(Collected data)

Segment Open

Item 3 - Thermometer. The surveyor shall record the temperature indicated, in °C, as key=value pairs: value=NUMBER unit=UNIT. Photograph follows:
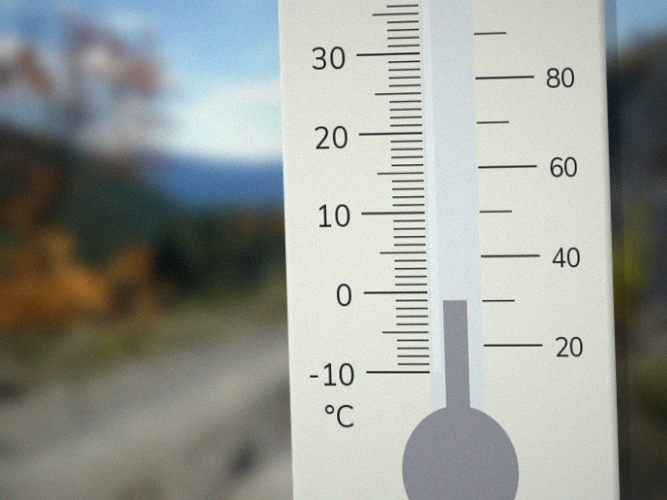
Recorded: value=-1 unit=°C
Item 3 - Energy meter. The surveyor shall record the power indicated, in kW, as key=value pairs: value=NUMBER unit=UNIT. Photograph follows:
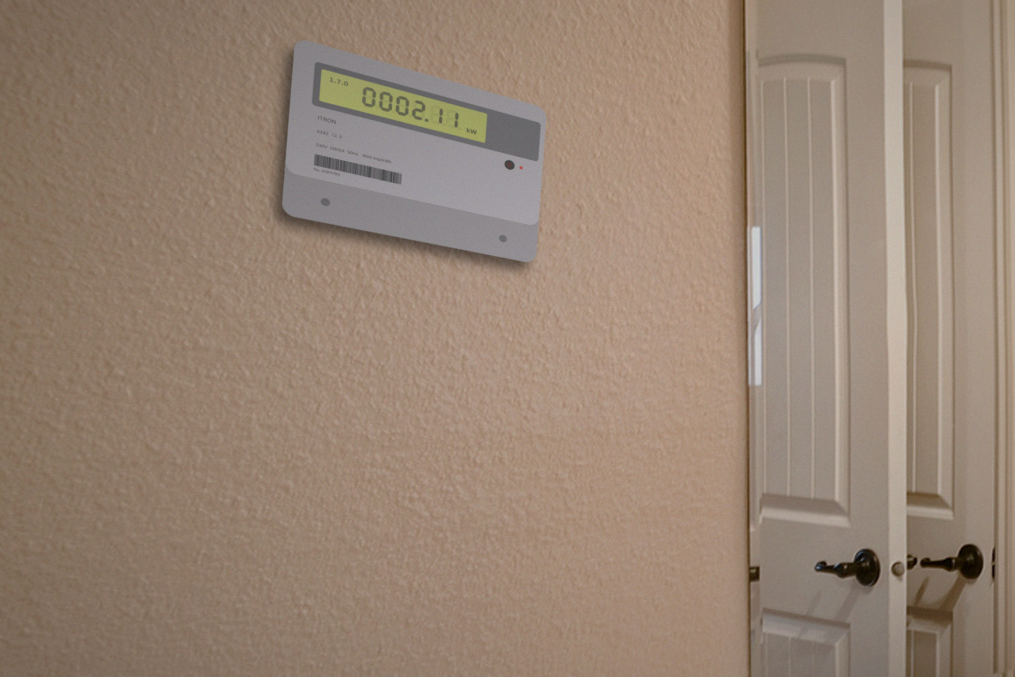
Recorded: value=2.11 unit=kW
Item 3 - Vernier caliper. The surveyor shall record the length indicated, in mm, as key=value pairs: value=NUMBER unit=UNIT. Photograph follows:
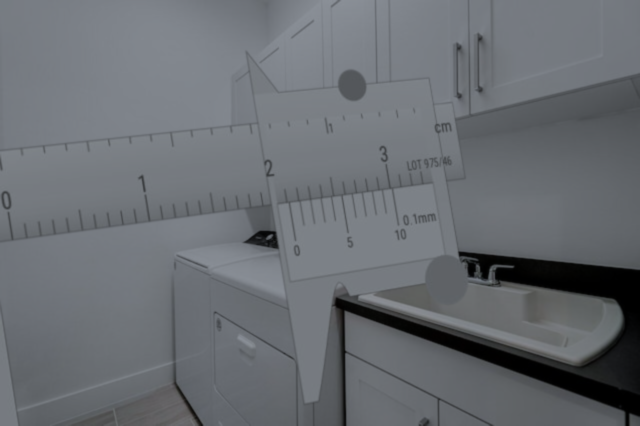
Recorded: value=21.2 unit=mm
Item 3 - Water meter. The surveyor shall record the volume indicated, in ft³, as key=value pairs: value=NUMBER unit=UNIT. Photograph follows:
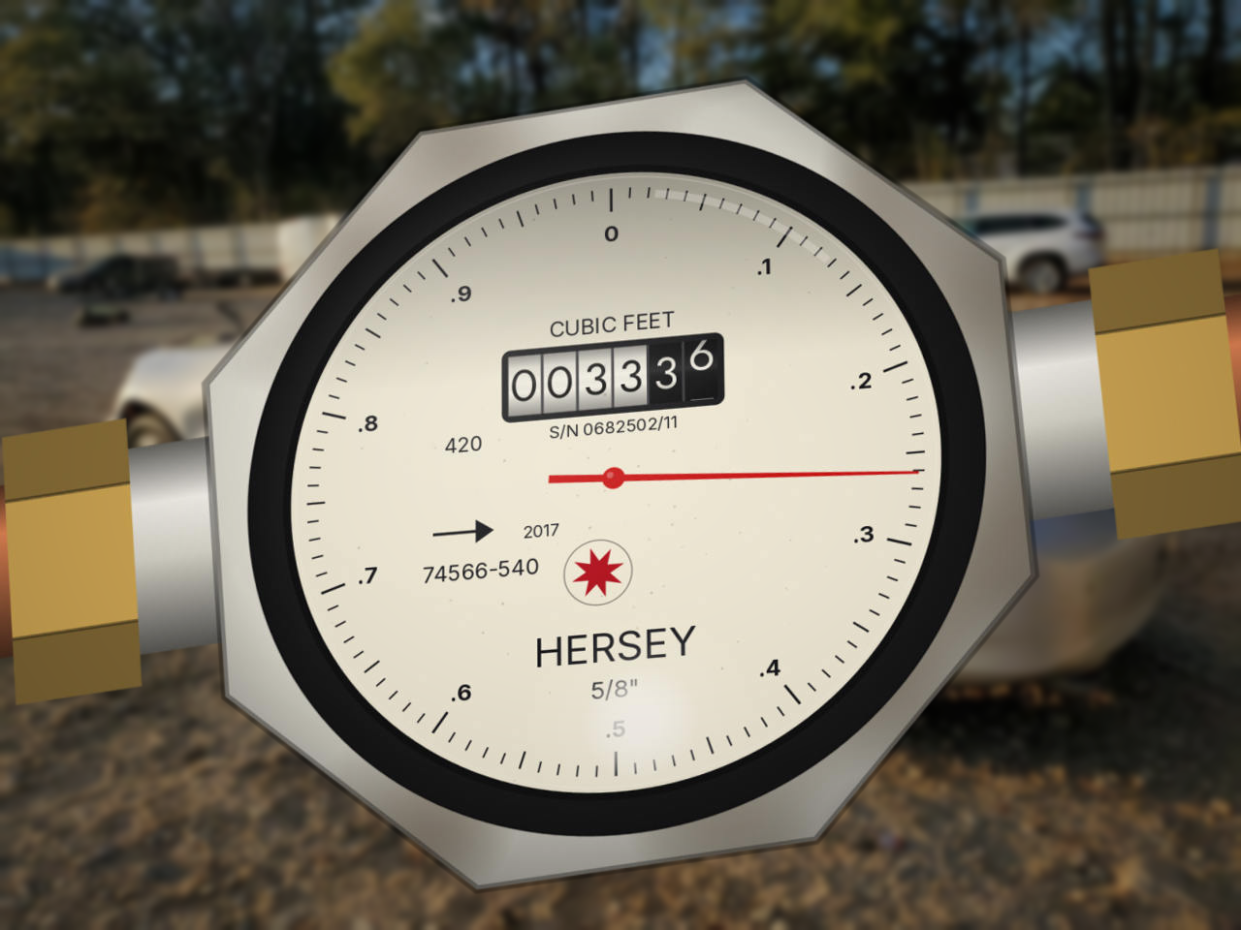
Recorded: value=3336.26 unit=ft³
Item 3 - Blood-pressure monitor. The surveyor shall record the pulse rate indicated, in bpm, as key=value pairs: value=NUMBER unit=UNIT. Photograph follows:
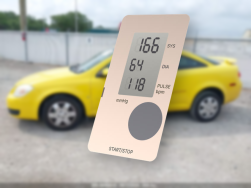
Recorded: value=118 unit=bpm
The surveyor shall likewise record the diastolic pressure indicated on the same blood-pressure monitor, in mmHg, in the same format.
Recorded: value=64 unit=mmHg
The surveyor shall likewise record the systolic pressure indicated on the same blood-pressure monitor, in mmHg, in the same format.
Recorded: value=166 unit=mmHg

Segment Closed

State how many lines of the data above contain the word "shall", giving only the number.

### Written response
7